* [Instruction] Wherever the word "Suivons" occurs in the lines below, copy the whole line.

* [Entries provided]
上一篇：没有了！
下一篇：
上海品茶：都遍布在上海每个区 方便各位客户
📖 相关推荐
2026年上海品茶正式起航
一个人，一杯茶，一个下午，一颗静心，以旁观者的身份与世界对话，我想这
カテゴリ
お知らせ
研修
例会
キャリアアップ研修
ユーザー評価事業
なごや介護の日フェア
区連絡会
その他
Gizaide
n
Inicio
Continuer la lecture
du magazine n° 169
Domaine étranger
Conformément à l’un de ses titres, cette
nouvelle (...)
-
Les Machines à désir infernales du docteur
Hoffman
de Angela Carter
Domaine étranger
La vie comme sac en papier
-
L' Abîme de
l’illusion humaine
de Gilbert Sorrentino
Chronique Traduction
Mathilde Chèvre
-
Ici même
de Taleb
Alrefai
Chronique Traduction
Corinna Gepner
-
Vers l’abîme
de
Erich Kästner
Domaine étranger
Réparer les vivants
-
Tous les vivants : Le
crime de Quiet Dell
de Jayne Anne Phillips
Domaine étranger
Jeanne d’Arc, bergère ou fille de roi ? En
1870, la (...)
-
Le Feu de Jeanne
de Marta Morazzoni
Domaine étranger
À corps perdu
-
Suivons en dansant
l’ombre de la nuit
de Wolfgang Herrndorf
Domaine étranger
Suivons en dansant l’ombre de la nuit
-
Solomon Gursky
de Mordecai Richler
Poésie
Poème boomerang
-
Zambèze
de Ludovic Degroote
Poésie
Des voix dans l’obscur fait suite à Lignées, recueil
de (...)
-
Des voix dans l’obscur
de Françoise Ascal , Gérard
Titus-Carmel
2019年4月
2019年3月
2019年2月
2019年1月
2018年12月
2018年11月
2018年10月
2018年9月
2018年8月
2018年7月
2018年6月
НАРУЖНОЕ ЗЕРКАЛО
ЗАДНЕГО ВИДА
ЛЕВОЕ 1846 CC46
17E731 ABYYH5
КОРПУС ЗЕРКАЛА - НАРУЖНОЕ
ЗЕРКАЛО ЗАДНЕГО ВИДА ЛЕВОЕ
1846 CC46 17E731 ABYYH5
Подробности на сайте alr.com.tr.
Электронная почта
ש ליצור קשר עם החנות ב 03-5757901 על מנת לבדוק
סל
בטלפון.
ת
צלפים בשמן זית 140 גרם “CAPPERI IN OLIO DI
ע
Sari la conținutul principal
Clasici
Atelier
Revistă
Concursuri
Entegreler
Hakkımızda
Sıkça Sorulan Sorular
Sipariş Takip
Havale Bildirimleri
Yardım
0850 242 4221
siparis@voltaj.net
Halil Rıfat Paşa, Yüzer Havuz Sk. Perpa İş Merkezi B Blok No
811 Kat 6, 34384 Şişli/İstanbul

* [Output for this task]
Suivons en dansant
Suivons en dansant l’ombre de la nuit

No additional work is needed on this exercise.